> _WHAT YOU NEED TO DO_
Which of the lines below hold "magnification"? Please return each one.
====================
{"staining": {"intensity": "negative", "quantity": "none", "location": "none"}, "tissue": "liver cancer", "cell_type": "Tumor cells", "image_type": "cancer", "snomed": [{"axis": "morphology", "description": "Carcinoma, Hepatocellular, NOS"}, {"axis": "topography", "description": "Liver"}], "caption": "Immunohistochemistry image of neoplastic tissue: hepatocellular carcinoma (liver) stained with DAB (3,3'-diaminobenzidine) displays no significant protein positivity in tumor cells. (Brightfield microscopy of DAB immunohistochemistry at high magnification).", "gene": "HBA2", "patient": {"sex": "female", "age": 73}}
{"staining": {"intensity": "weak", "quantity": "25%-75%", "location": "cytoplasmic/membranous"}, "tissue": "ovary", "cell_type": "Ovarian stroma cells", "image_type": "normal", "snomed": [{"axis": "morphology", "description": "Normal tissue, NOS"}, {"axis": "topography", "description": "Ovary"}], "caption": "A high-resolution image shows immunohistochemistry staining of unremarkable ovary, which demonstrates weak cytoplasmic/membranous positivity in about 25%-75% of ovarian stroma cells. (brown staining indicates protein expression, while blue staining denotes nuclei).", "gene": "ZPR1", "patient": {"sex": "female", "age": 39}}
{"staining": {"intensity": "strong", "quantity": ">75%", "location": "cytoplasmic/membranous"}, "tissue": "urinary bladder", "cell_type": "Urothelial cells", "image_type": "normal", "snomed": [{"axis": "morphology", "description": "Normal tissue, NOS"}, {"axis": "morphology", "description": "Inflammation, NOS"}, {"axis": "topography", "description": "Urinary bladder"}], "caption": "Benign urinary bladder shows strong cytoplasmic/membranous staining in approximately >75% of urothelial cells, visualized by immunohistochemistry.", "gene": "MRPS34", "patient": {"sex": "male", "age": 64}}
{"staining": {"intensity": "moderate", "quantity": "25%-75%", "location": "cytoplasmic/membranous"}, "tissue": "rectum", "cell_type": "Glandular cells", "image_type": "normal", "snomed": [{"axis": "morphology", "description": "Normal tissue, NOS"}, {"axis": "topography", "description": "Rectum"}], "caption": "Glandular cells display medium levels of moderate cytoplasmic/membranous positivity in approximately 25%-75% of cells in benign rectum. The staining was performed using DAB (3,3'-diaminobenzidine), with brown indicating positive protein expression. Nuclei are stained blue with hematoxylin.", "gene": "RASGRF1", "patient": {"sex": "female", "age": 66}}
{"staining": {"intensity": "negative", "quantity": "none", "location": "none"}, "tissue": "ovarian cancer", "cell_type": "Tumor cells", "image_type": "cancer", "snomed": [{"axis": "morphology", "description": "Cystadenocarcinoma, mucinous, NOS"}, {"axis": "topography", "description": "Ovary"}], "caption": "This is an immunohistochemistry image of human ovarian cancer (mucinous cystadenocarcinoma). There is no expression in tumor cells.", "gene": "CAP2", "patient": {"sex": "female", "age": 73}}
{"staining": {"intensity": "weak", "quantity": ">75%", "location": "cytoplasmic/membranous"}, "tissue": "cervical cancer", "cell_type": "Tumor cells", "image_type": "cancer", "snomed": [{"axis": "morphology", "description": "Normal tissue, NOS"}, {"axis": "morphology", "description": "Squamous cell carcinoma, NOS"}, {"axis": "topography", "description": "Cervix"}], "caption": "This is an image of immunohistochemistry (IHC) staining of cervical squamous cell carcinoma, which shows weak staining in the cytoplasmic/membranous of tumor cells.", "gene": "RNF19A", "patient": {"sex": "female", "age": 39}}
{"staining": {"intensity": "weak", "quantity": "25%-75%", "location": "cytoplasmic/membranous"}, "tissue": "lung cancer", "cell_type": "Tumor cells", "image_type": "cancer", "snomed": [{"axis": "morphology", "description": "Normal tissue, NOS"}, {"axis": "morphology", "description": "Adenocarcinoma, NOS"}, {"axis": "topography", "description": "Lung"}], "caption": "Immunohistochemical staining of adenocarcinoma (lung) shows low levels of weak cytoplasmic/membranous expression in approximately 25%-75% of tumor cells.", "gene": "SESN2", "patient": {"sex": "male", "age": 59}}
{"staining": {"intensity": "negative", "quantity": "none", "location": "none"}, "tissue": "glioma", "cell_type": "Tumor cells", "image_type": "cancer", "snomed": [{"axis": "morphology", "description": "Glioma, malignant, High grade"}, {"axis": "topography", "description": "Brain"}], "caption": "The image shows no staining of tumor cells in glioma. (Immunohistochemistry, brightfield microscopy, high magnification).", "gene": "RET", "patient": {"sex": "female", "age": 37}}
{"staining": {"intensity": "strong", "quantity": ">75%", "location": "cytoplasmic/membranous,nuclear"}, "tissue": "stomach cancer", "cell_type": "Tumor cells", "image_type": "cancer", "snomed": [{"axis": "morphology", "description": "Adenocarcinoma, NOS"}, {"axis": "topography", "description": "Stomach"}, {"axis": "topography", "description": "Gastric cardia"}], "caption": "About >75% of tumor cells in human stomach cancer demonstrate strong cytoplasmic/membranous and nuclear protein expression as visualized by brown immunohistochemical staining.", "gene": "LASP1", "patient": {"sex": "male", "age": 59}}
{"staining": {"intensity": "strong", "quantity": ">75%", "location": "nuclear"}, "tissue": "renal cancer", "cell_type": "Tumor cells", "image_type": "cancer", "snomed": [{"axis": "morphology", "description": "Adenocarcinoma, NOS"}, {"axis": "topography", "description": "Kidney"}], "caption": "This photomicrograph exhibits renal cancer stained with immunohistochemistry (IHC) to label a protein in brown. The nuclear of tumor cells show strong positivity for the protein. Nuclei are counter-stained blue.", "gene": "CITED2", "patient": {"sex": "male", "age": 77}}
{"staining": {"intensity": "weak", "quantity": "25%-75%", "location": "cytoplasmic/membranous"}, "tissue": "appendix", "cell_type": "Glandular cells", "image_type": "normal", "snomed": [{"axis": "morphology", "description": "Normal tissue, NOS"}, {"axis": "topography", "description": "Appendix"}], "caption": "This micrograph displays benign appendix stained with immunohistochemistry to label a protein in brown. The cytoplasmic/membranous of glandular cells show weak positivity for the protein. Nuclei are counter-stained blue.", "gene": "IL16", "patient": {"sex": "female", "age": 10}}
====================
> _WRITTEN SOLUTION_
{"staining": {"intensity": "negative", "quantity": "none", "location": "none"}, "tissue": "liver cancer", "cell_type": "Tumor cells", "image_type": "cancer", "snomed": [{"axis": "morphology", "description": "Carcinoma, Hepatocellular, NOS"}, {"axis": "topography", "description": "Liver"}], "caption": "Immunohistochemistry image of neoplastic tissue: hepatocellular carcinoma (liver) stained with DAB (3,3'-diaminobenzidine) displays no significant protein positivity in tumor cells. (Brightfield microscopy of DAB immunohistochemistry at high magnification).", "gene": "HBA2", "patient": {"sex": "female", "age": 73}}
{"staining": {"intensity": "negative", "quantity": "none", "location": "none"}, "tissue": "glioma", "cell_type": "Tumor cells", "image_type": "cancer", "snomed": [{"axis": "morphology", "description": "Glioma, malignant, High grade"}, {"axis": "topography", "description": "Brain"}], "caption": "The image shows no staining of tumor cells in glioma. (Immunohistochemistry, brightfield microscopy, high magnification).", "gene": "RET", "patient": {"sex": "female", "age": 37}}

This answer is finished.